Mike Brown has been a thorn in the franchise side for years, but this year may be the most important year of his executive career. This season, he made moves to get a franchise quarterback and a No. 1 wide receiver, gave up a little of his pride to trade Carson Palmer for an amazing deal and even lowered ticket prices for the following year.
Marvin Lewis, on the other hand, was able to get a team everyone thought to be the next team to go 0-16, and took one of the youngest rosters in the NFL into the playoffs.
The issue with these situations is what they didn't do. Brown let Johnathan Joseph leave in free agency. He allowed his pride to get away with the trading Palmer and refused to shell out the cash to practice in the University of Cincinnati indoor practice facility for their playoff game against Houston. Brown also reportedly wanted Ryan Mallett instead of Andy Dalton (however, it is unknown who was truly right in that situation since Ryan Mallett hasn't started yet). Lewis has shown that he is still very conservative and made some questionable decisions in game this season.
The challenge here, mostly for Brown, is if this team can show they have the maturity to make the necessary changes to upgrade the team. Brown refused to shell out a lot of cash on big name free agents last season, and this season it happened to work out.
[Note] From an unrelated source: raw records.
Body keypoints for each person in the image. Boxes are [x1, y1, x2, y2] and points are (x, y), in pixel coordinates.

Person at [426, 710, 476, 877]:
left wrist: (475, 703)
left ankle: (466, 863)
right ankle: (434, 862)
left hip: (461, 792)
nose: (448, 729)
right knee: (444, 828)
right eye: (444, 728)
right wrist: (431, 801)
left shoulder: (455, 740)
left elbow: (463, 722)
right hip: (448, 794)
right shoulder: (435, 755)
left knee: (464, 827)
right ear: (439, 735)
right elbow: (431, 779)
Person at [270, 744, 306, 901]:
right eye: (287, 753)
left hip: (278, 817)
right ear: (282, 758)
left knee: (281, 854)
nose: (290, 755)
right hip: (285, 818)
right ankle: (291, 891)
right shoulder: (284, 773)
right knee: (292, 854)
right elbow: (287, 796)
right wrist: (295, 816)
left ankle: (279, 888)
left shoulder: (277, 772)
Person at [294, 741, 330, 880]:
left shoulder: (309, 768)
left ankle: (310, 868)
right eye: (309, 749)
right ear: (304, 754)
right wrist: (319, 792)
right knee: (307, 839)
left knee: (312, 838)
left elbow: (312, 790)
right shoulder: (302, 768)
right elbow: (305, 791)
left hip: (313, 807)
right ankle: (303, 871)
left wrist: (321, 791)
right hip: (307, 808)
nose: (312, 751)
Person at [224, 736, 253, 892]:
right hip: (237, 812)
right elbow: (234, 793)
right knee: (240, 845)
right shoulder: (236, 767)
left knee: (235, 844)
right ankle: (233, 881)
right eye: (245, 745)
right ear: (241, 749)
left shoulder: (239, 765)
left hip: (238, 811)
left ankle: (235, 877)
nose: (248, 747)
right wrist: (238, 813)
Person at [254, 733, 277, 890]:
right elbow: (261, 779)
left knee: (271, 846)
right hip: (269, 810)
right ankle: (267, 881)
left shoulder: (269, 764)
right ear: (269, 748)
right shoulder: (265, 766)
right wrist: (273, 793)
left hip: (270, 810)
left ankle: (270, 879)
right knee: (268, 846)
However, If he wants the Bengals to become a consistent threat in NFL, he is going to have to open that checkbook and get some proven veterans in this locker room to take that next step.
Lewis, on the other hand, has more wiggle room, but still needs to learn to take more chances and go for it on fourth-and-1 in order to make the Bengals less predictable. Which actually leads us to my final point.
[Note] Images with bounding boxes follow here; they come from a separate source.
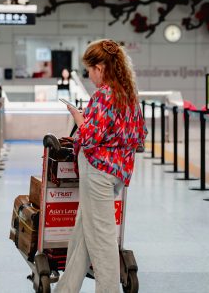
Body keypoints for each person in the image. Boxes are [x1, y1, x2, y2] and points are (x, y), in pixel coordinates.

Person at [55, 39, 146, 293]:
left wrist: (79, 118)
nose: (90, 76)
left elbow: (91, 138)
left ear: (101, 67)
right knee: (82, 235)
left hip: (97, 172)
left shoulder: (104, 95)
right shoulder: (128, 93)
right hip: (117, 172)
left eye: (91, 70)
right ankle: (66, 289)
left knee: (102, 240)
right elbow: (140, 135)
After 2005 horrible ending, the Bengals were predicted to take over the division. Will next season end the same way?
Bengals fans have seen this story before. Twice actually. The Bengals suffer a wild-card exit, but leave with an emphasis on how they will use the experience they gained next year. The "experts" will pick them to win the division, even the Super Bowl, and Mike Brown will go after risky and cheap players to fill key weaknesses on the team.
The result? A disappointing season where the team seems completely out of sync. It's happened twice, and I have yet to see anything to tell me that it won't happen again. With Brown the popular vote for executive of the year (never thought we would hear those words), the key will be if he believes whether or not his old ways work, or realizes what he needs to do to take that step. This includes not only fixing the key weaknesses (corner back, running back) but also upgrading positions to make the team stronger (wide receiver, kickoff/punt returner).
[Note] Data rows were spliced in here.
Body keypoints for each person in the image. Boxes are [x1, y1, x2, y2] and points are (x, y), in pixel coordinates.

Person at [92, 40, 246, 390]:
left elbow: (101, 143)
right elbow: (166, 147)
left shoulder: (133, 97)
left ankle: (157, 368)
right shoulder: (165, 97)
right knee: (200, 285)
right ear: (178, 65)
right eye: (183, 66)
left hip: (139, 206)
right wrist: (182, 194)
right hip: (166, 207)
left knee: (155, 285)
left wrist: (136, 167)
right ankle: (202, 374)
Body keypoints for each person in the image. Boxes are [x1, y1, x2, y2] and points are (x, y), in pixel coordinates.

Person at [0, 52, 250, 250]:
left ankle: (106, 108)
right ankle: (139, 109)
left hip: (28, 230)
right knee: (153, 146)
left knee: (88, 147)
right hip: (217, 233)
The players have to learn how to play as favorites and under the pressure, fix their fundamentals (sound tackling, good route running, etc.) and someone needs to step up and be the teams leader. The Bengals are not without leaders in the locker room, but they don't have the locker room leadership that other teams possess. They must also learn to play with some consistency.
The coaching staff must learn how to get their players to play well at all three phases; and while they improve from past seasons in this regard, they must keep this team from seeming so predictable and take more risks.
The Bengals had a great season by expectations, but I'm not willing to celebrate until this team proves that they have truly changed.